_Problems_.
- a) Answer these questions from the Boeing 747 excerpt, one per line:
(i) About how many Boeing people worked to produce the 747?
(ii) What is the volume of the 747 assembly plant in Everett, Wash.?
(iii) In what year were two 747-200Bs modified to serve as Air Force One?
- b) Pick up the Boeing 747 excerpt after its final sentence and keep writing in the same style.

Joe was loved. He made a difference in the world. He made a difference to us. We will miss him and cherish our time with him.

Ray

Boeing issued this historical snapshot of the Boeing 747:

The 747 was the result of the work of some 50,000 Boeing people. Called “the Incredibles,” these were the construction workers, mechanics, engineers, secretaries and administrators who made aviation history by building the 747 — the largest civilian airplane in the world — in less than 16 months during the late 1960s.

The incentive for creating the giant 747 came from reductions in airfares, a surge in air-passenger traffic and increasingly crowded skies. Following the loss of the competition for a gigantic military transport, the C-5A, Boeing set out to develop a large advanced commercial airplane to take advantage of the high-bypass engine technology developed for the C-5A. The design philosophy behind the 747 was to develop a completely new plane, and other than the engines, the designers purposefully avoided using any hardware developed for the C-5.

The 747’s final design was offered in three configurations: all passenger, all cargo and a convertible passenger/freighter model. The freighter and convertible models loaded 8- by 8-foot (2.4- by 2.4-meter) cargo containers through the huge hinged nose.

The 747 was truly monumental in size. The massive airplane required construction of the 200 million-cubic-foot (5.6 million-cubic-meter) 747 assembly plant in Everett, Wash., the world’s largest building (by volume). The fuselage of the original 747 was 225 feet (68.5 meters) long; the tail as tall as a six-story building. Pressurized, it carried a ton of air. The cargo hold had room for 3,400 pieces of baggage and could be unloaded in seven minutes. The total wing area was larger than a basketball court. Yet, the entire global navigation system weighed less than a modern laptop computer.

Pilots prepared for the 747 at Boeing training school. The experience of taxiing such a large plane was acquired in a contraption called “Waddell’s Wagon,” named after Jack Waddell, the company’s chief test pilot. The pilot sat in a mockup of the 747 flight deck built atop three-story-high stilts on a moving truck. The pilot learned how to maneuver from such a height by directing the truck driver below him by radio.

The National Aeronautics and Space Administration later modified two 747-100s into Shuttle Carrier Aircraft. The next version, the 747-200, holds approximately 440 passengers and has a range of about 5,600 nautical miles (10,371 kilometers). In 1990, two 747-200Bs were modified to serve as Air Force One and replaced the VC-137s (707s) that served as the presidential airplane for nearly 30 years. The 747-300 has an extended upper deck and carries even more passengers than the -200.

_Material shown_.

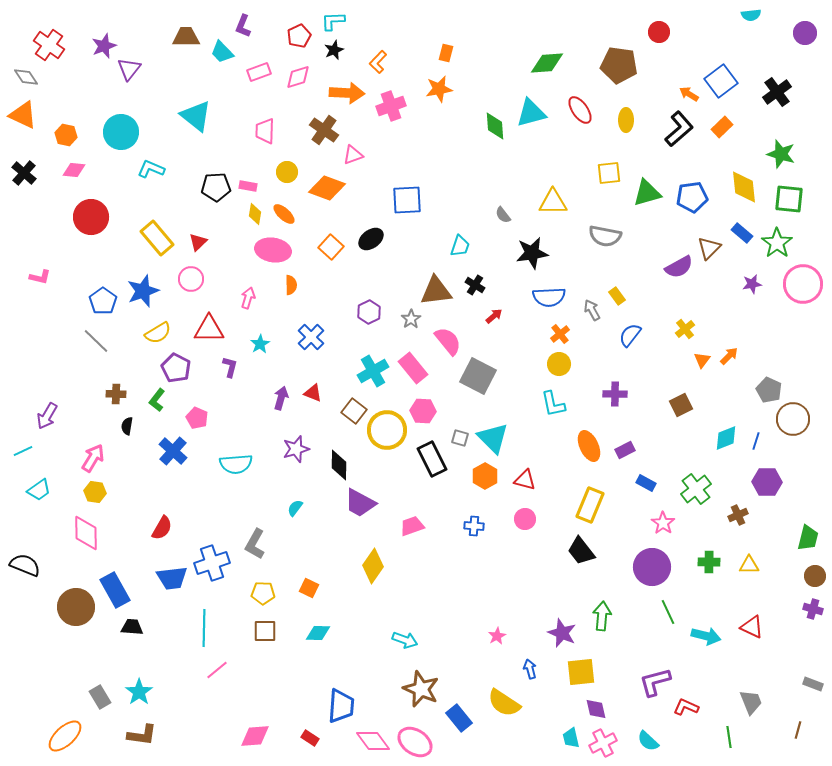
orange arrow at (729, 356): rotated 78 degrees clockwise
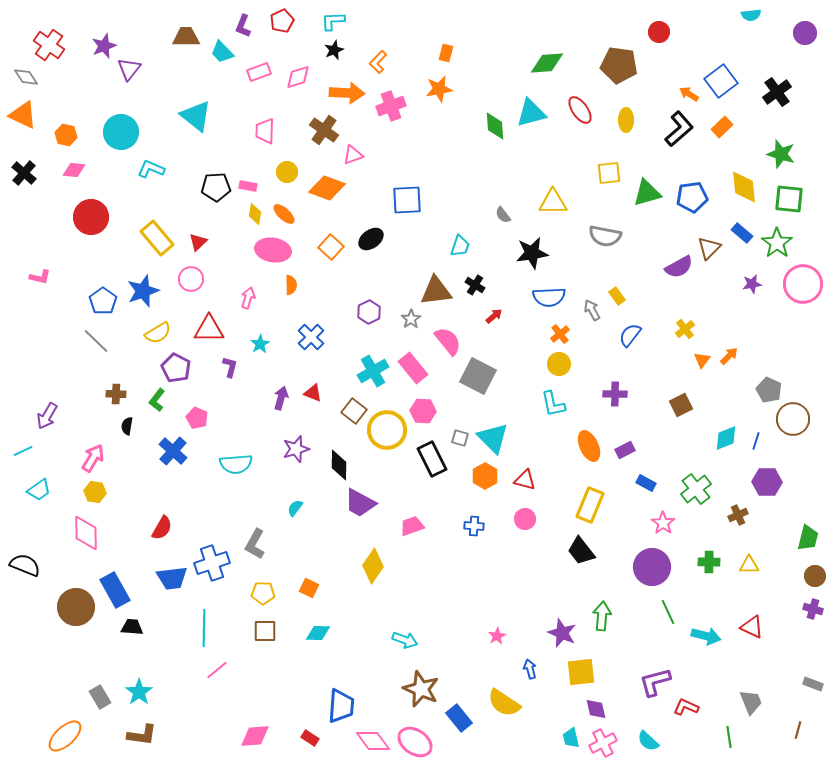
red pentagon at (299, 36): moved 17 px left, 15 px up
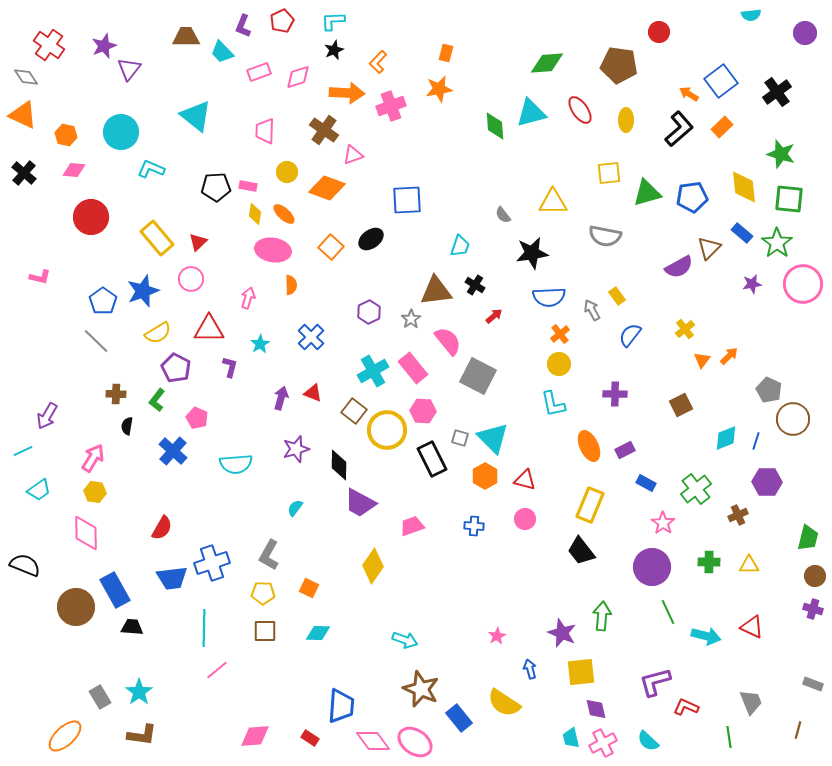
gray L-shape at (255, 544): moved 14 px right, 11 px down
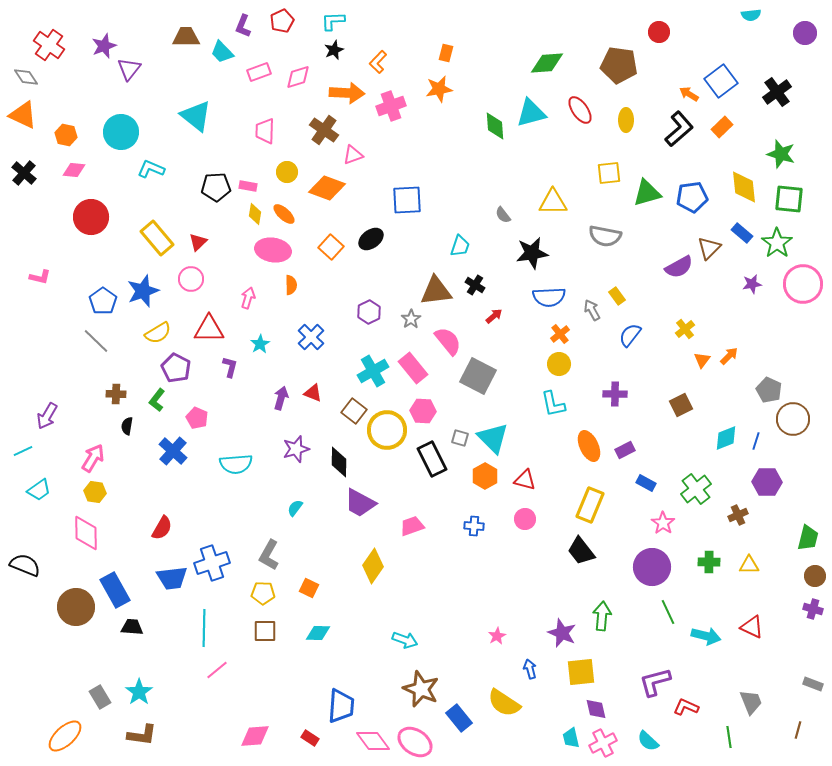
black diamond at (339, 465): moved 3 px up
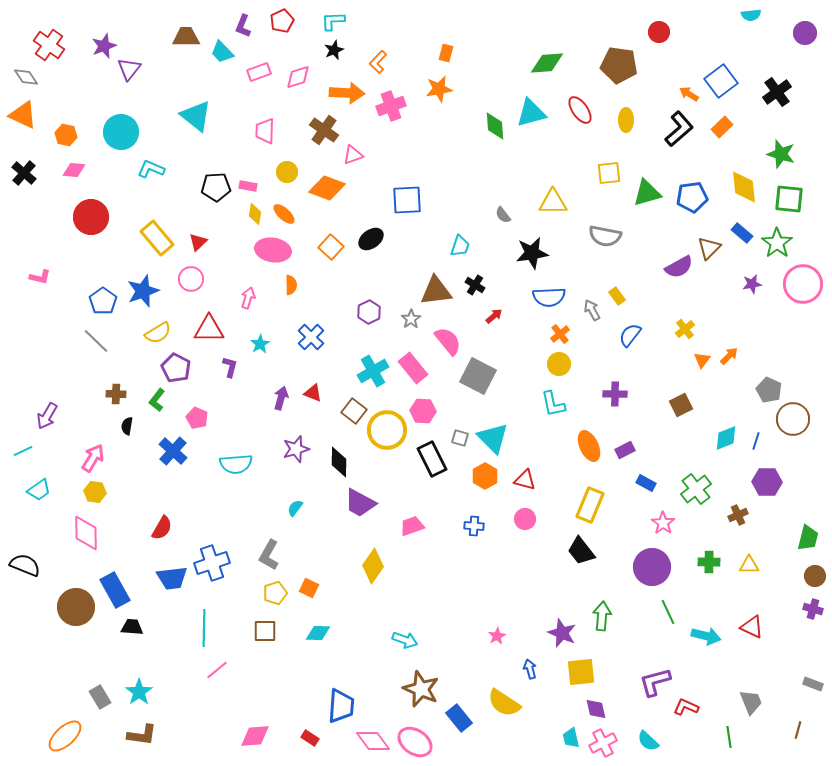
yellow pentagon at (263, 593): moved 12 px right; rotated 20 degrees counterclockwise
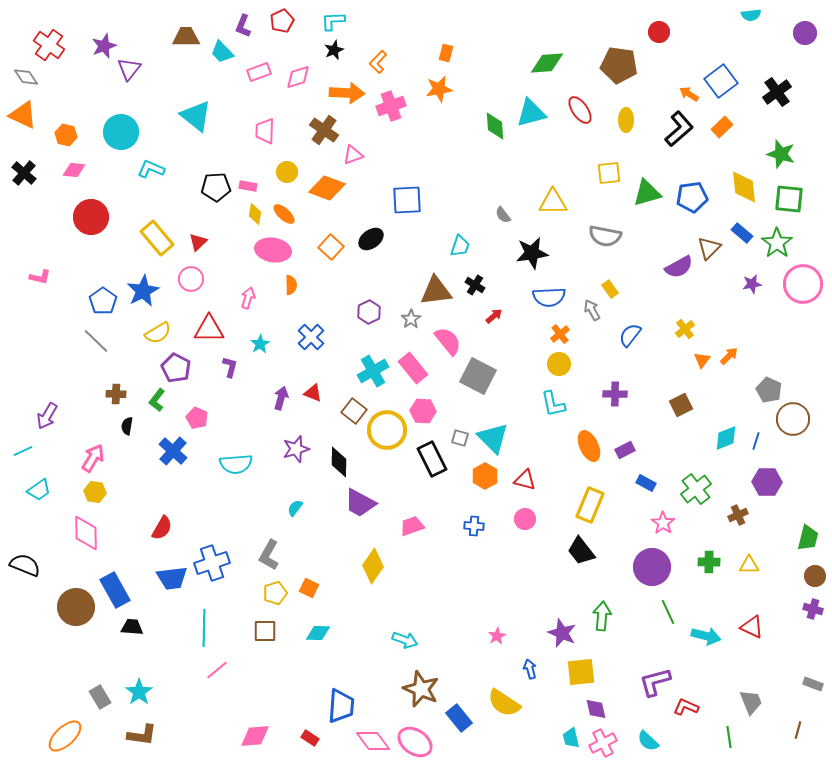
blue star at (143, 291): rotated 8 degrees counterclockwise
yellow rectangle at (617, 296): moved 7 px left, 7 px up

_Task responses_.
- a)
(i) Some 50,000
(ii) 200 million cubic feet (5.6 million cubic meters)
(iii) 1990

- b)
Video: Boeing.

The 747-400 rolled out in 1988. Its wingspan is 212 feet (64 meters), and it has 6-foot-high (1.8-meter-high) “winglets” on the wingtips. The 747-400 also is produced as a freighter, as a combination freighter and passenger model, and as a special domestic version, without the winglets, for shorter range flights.

In August 1999, major assembly began on a militarized 747-400 Freighter to be used as a platform for the U.S. Air Force’s Airborne Laser (ABL) program. It rolled out on Oct. 27, 2006, and was eventually designated YAL-1. Boeing was the prime contractor for ABL, which was designed to provide a speed-of-light capability to destroy all classes of ballistic missiles in their boost phase of flight. Boeing provided the modified aircraft and the battle management system and is the overall systems integrator. ABL partners were Northrop Grumman, which supplied the chemical oxygen iodine, or COIL, high-energy laser associated lasers, and Lockheed Martin, which provided the nose-mounted turret in addition to the beam control/fire control system. On Feb. 11, 2010, the flying test bed destroyed a ballistic missile off the coast of Southern California. The program was canceled in 2011, and in 2012, YAL-1 was flown to the U.S. Air Force “bone yard” near Pima, Ariz., to be scrapped.

Another variant is the Dreamlifter — a specially modified 747-400 — that transports the large composite structures, including huge fuselage sections of the 787 Dreamliner, from partners around the world to Everett, Wash., and Charleston, S.C., for final assembly. The massive cargo is loaded and unloaded from a hinged rear fuselage. The last of the series four was delivered Feb. 16, 2010.

The longer range 747-400 airplanes (also known as 747-400ERs) were launched in late 2000. The 747-400ER (Extended Range) family is available in both passenger and freighter versions. The airplanes are the same size as current 747-400s and have a range of 7,670 nautical miles (14,205 kilometers) as opposed to the 747-400 range of 7,260 nautical miles (13,450 kilometers). It incorporates the strengthened -400 Freighter wing, strengthened body and landing gear, and an auxiliary fuel tank in the forward cargo hold, with an option for a second tank. When the 747-400ER’s full-range capability is not needed, operators can remove the tank (or tanks), freeing up additional space for cargo.

In November 2005, Boeing launched the 747-8 family — the 747-8 Intercontinental passenger airplane and the 747-8 Freighter. These airplanes incorporate innovative technologies from the 787 Dreamliner. In fact, the designation 747-8 was chosen to show the technology connection between the 787 Dreamliner and the new 747-8, including the General Electric GEnx-2B engines, raked wingtips and other improvements that allow for a 30 percent smaller noise footprint, 15 percent reduction in-service carbon emissions, better performance retention, lower weight, less fuel consumption, fewer parts and less maintenance.

The 747-8 Freighter first flew on February 8, 2010. The airplane is 250 feet, 2 inches (76.3 meters) long, which is 18 feet, 4 inches (5.6 meters) longer than the 747-400 Freighter. The stretch provides customers with 16 percent more revenue cargo volume compared with its predecessor. That translates to an additional four main-deck pallets and three lower hold pallets.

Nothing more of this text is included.